Hace cuatro meses no se sabía nada de la enfermedad, "y hasta que empezamos a probar tratamientos y a darnos cuenta qué pacientes se iban a poner malos para intentar parar la progresión, hemos tenido días muy difíciles. Un día te ibas a casa dejando a un paciente bien y al día siguiente estaba en la UVI o había fallecido. Sobre todo en mayores de 70-80 años, la mortalidad ha sido del 40 por ciento, brutal, y de gente que a lo mejor no había ingresado nunca en el hospital o no había tenido problemas serios de salud". Lo mejor de todo, dice José Ángel Satué, ha sido el espíritu de equipo, "le llamamos el espíritu covid. A lo mejor estaba un internista o un neumólogo dirigiendo una planta pero le ayudaba tanto gente de digestivo, cardiología como pediatras, los cirujanos que tenían más experiencia médica también echaban una mano o si no llamaban por teléfono a las familias de los pacientes porque estos no podían estar acompañados y había que gestionar también la información por teléfono". "Ha sido una situación brutal porque se juntaba todo, la enfermedad, el miedo de las familias, el miedo de los pacientes, la soledad... ha sido una experiencia muy dura, y la suerte por lo menos, es que se ha trabajado en equipo. Los directivos también han echado el resto, ese espíritu de equipo nos ha mantenido un poco a flote".

Incide en que hay que seguir concienciados "porque ahora la responsabilidad pasa a nosotros. Y ojalá apreciemos también las pequeñas cosas del día a día, la salud es muy frágil y la sanidad. No creo que de esta salgamos mejores ni peores pero probablemente más fuertes sí. Lo que está claro que de esto no se sale uno solo, se sale en grupo y con espíritu de equipo y de unión". Los aplausos a las ocho le emocionaban "porque era como sentirte arropado, sobre todo al principio que estábamos con la moral por los suelos fue muy gratificante. Ni somos héroes ni trabajamos por el reconocimiento, lo nuestro en mayor o menor medida es vocacional, pero es verdad que el agradecimiento es lo que más te recompensa y más en estos momentos en los que te has jugado la vida y tenias miedo a llevarte a casa la infección".
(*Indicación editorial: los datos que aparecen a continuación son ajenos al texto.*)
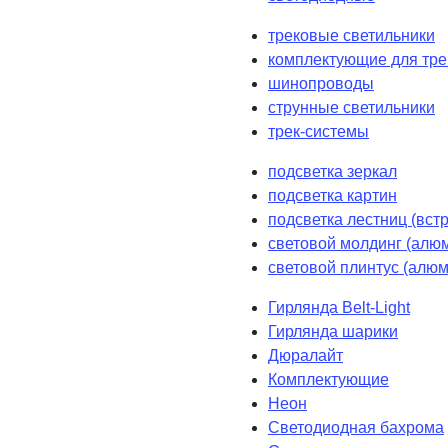
трековые светильники
комплектующие для тре
шинопроводы
струнные светильники
трек-системы
подсветка зеркал
подсветка картин
подсветка лестниц (вст
световой молдинг (алюм
световой плинтус (алюм
Гирлянда Belt-Light
Гирлянда шарики
Дюралайт
Комплектующие
Неон
Светодиодная бахрома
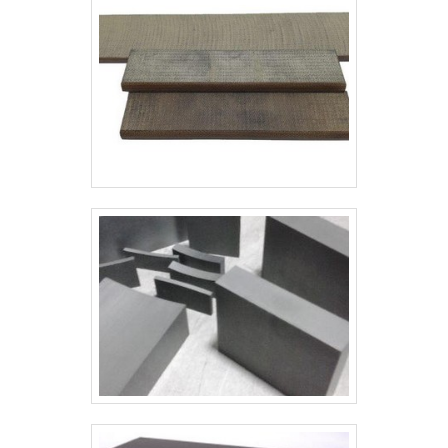
comprometida com seus serviços
no segmento de juntas industriais. A
empresa busca a satisfação da
venda à entrega final, com foco total
na qualidade.REFERÊNCIA DE
QUALIDADE NO SEGMENTOSomente
na Kaelved Indústria e Comércio tem
o que há de melhor no mercado de
juntas industriais. É possível
encontrar uma grande variedade no
portfólio como junta espiralada para
flange e junta papelão hidráulico
com ótima qualidade e proteção.A
empresa garante a satisfação dos
clientes através de um atendimento
singular, por meio de profissionais
treinados e altamente qualificados.
A Kaelved Indústria e Comércio é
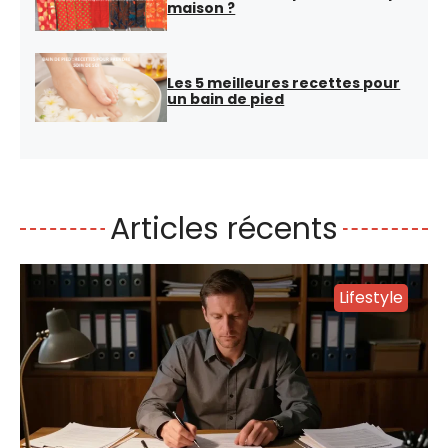
maison ?
Les 5 meilleures recettes pour
un bain de pied
Articles récents
Lifestyle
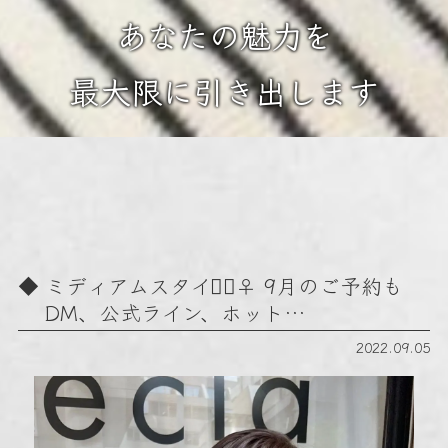
あなたの魅力を
最大限に引き出します
ミディアムスタイル🏻‍♀️ 9月のご予約も
DM、公式ライン、ホット…
2022.09.05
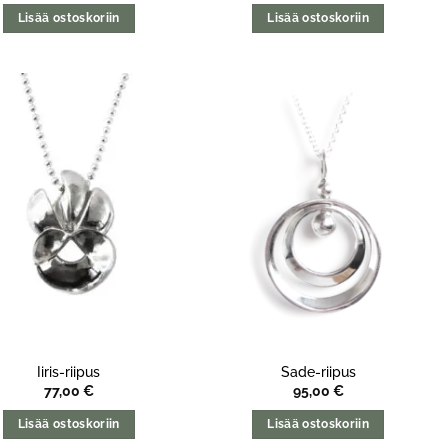
Lisää ostoskoriin
Lisää ostoskoriin
Iiris-riipus
Sade-riipus
77,00
€
95,00
€
Lisää ostoskoriin
Lisää ostoskoriin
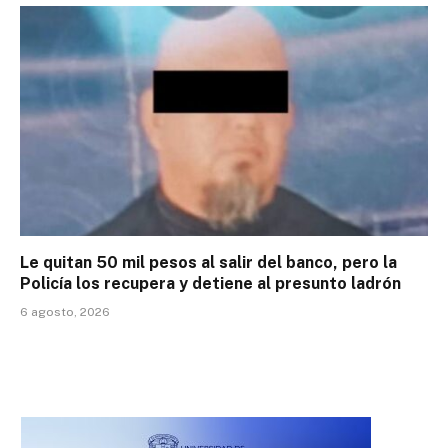
Le quitan 50 mil pesos al salir del banco, pero la
Policía los recupera y detiene al presunto ladrón
6 agosto, 2026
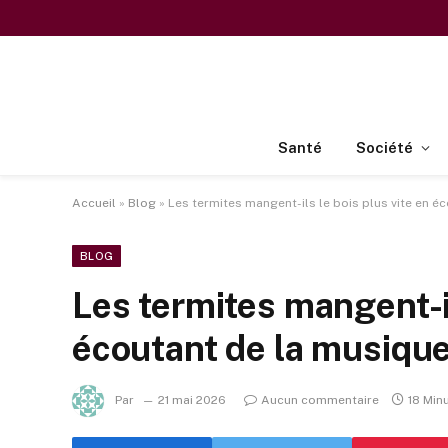
Santé
Société
Accueil
»
Blog
»
Les termites mangent-ils le bois plus vite en é
BLOG
Les termites mangent-il
écoutant de la musique
Par
21 mai 2026
Aucun commentaire
18 Min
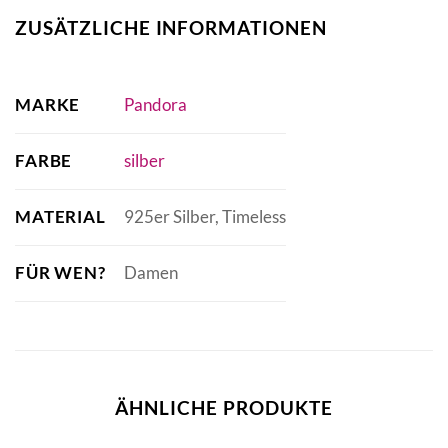
ZUSÄTZLICHE INFORMATIONEN
MARKE
Pandora
FARBE
silber
MATERIAL
925er Silber, Timeless
FÜR WEN?
Damen
ÄHNLICHE PRODUKTE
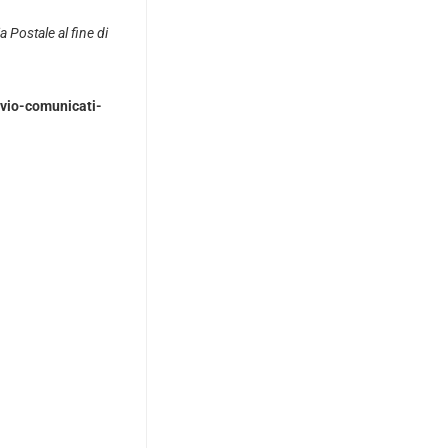
 Postale al fine di
vio-comunicati-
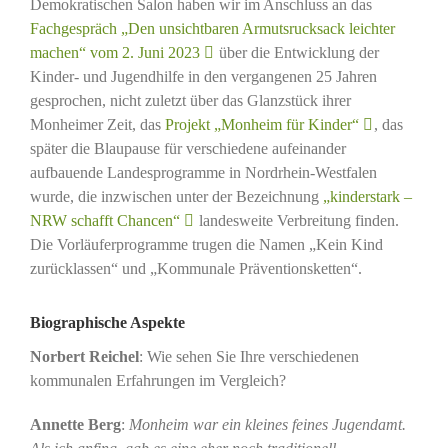
Demokratischen Salon haben wir im Anschluss an das
Fachgespräch „Den unsichtbaren Armutsrucksack leichter
machen“ vom 2. Juni 2023
über die Entwicklung der
Kinder- und Jugendhilfe in den vergangenen 25 Jahren
gesprochen, nicht zuletzt über das Glanzstück ihrer
Monheimer Zeit, das
Projekt „Monheim für Kinder“
, das
später die Blaupause für verschiedene aufeinander
aufbauende Landesprogramme in Nordrhein-Westfalen
wurde, die inzwischen unter der Bezeichnung
„kinderstark –
NRW schafft Chancen“
landesweite Verbreitung finden.
Die Vorläuferprogramme trugen die Namen „Kein Kind
zurücklassen“ und „Kommunale Präventionsketten“.
Biographische Aspekte
Norbert Reichel
: Wie sehen Sie Ihre verschiedenen
kommunalen Erfahrungen im Vergleich?
Annette Berg
:
Monheim war ein kleines feines Jugendamt.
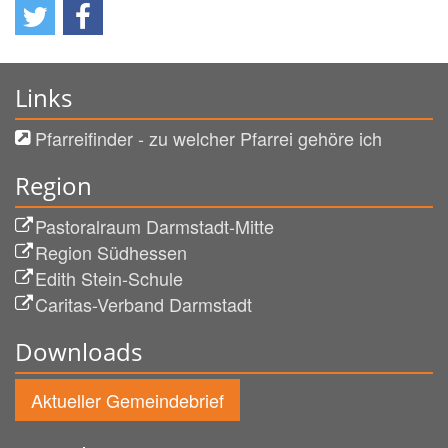
Links
Pfarreifinder - zu welcher Pfarrei gehöre ich
Region
Pastoralraum Darmstadt-Mitte
Region Südhessen
Edith Stein-Schule
Caritas-Verband Darmstadt
Downloads
Aktueller Gemeindebrief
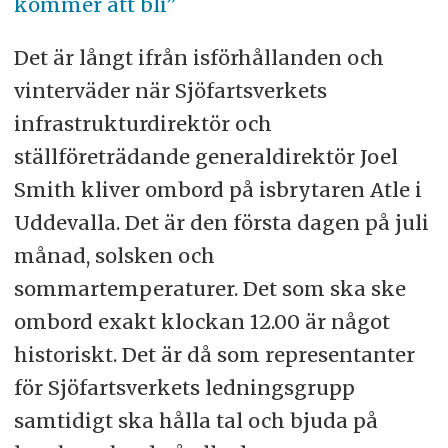
kommer att bli”
Det är långt ifrån isförhållanden och
vinterväder när Sjöfartsverkets
infrastrukturdirektör och
ställföreträdande generaldirektör Joel
Smith kliver ombord på isbrytaren Atle i
Uddevalla. Det är den första dagen på juli
månad, solsken och
sommartemperaturer. Det som ska ske
ombord exakt klockan 12.00 är något
historiskt. Det är då som representanter
för Sjöfartsverkets ledningsgrupp
samtidigt ska hålla tal och bjuda på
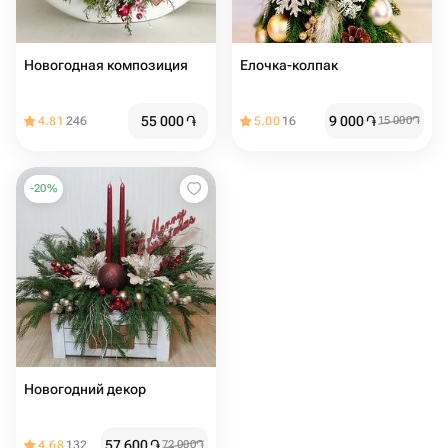
Новогодная композиция
Елочка-колпак
55 000
֏
9 000
֏
4.81
246
5.00
16
15 000
֏
-
20
%
Новогодний декор
57 600
֏
4.68
132
72 000
֏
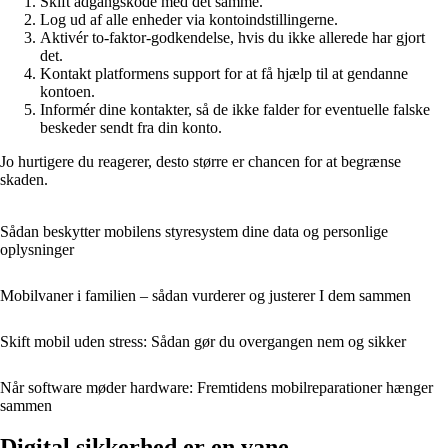
Skift adgangskode med det samme.
Log ud af alle enheder via kontoindstillingerne.
Aktivér to-faktor-godkendelse, hvis du ikke allerede har gjort
det.
Kontakt platformens support for at få hjælp til at gendanne
kontoen.
Informér dine kontakter, så de ikke falder for eventuelle falske
beskeder sendt fra din konto.
Jo hurtigere du reagerer, desto større er chancen for at begrænse
skaden.
Sådan beskytter mobilens styresystem dine data og personlige
oplysninger
Mobilvaner i familien – sådan vurderer og justerer I dem sammen
Skift mobil uden stress: Sådan gør du overgangen nem og sikker
Når software møder hardware: Fremtidens mobilreparationer hænger
sammen
Digital sikkerhed er en vane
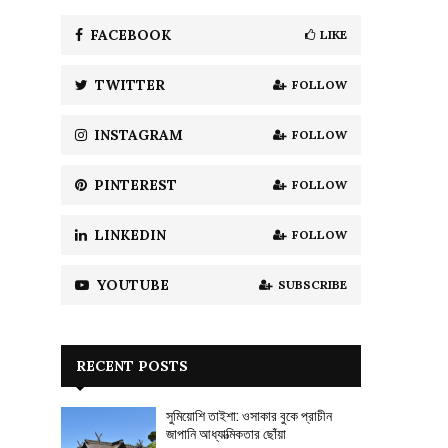
f
A
o
FACEBOOK
LIKE
r
R
:
TWITTER
FOLLOW
C
H
INSTAGRAM
FOLLOW
PINTEREST
FOLLOW
LINKEDIN
FOLLOW
YOUTUBE
SUBSCRIBE
RECENT POSTS
সুমিয়োশি তাইশা: ওসাকার বুকে প্রাচীন
জাপানি আধ্যাত্মিকতার ছোঁয়া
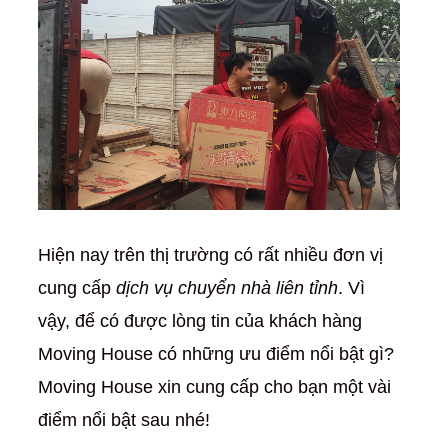
Hiện nay trên thị trường có rất nhiều đơn vị
cung cấp
dịch vụ chuyển nhà liên tỉnh
. Vì
vậy, để có được lòng tin của khách hàng
Moving House có những ưu điểm nổi bật gì?
Moving House xin cung cấp cho bạn một vài
điểm nổi bật sau nhé!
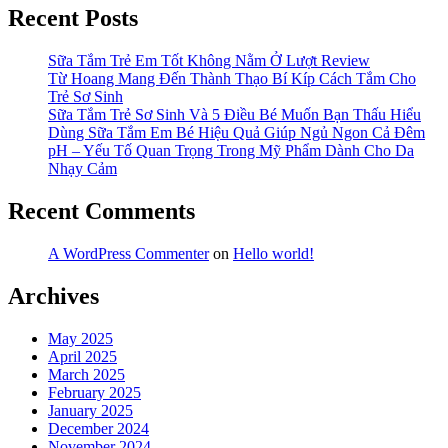
Recent Posts
Sữa Tắm Trẻ Em Tốt Không Nằm Ở Lượt Review
Từ Hoang Mang Đến Thành Thạo Bí Kíp Cách Tắm Cho
Trẻ Sơ Sinh
Sữa Tắm Trẻ Sơ Sinh Và 5 Điều Bé Muốn Bạn Thấu Hiểu
Dùng Sữa Tắm Em Bé Hiệu Quả Giúp Ngủ Ngon Cả Đêm
pH – Yếu Tố Quan Trọng Trong Mỹ Phẩm Dành Cho Da
Nhạy Cảm
Recent Comments
A WordPress Commenter
on
Hello world!
Archives
May 2025
April 2025
March 2025
February 2025
January 2025
December 2024
November 2024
Su deseo es que "sepamos mirar a largo plazo e invertir en ciencia, en investigación, que es lo que realmente nos habría protegido más en este momento y en otros. Espero que ahora se lo tomen más en serio y en la crisis nos acordemos de la ciencia y de la investigación. Como decía Santiago Ramón y Cajal: "Los cerebros que se pierden en la ignorancia es como los ríos que se pierden en el mar". Más que en la ignorancia seria en la no financiación, no es gastar en ciencia, es invertir en ciencia, lo mismo que en sanidad, porque lo asistencial, lo investigador y lo docente es una pata más del sistema, y lo investigador siempre es un poco la cenicienta. En diez años nos hemos quedado en el chasis tanto en sanidad como en investigación".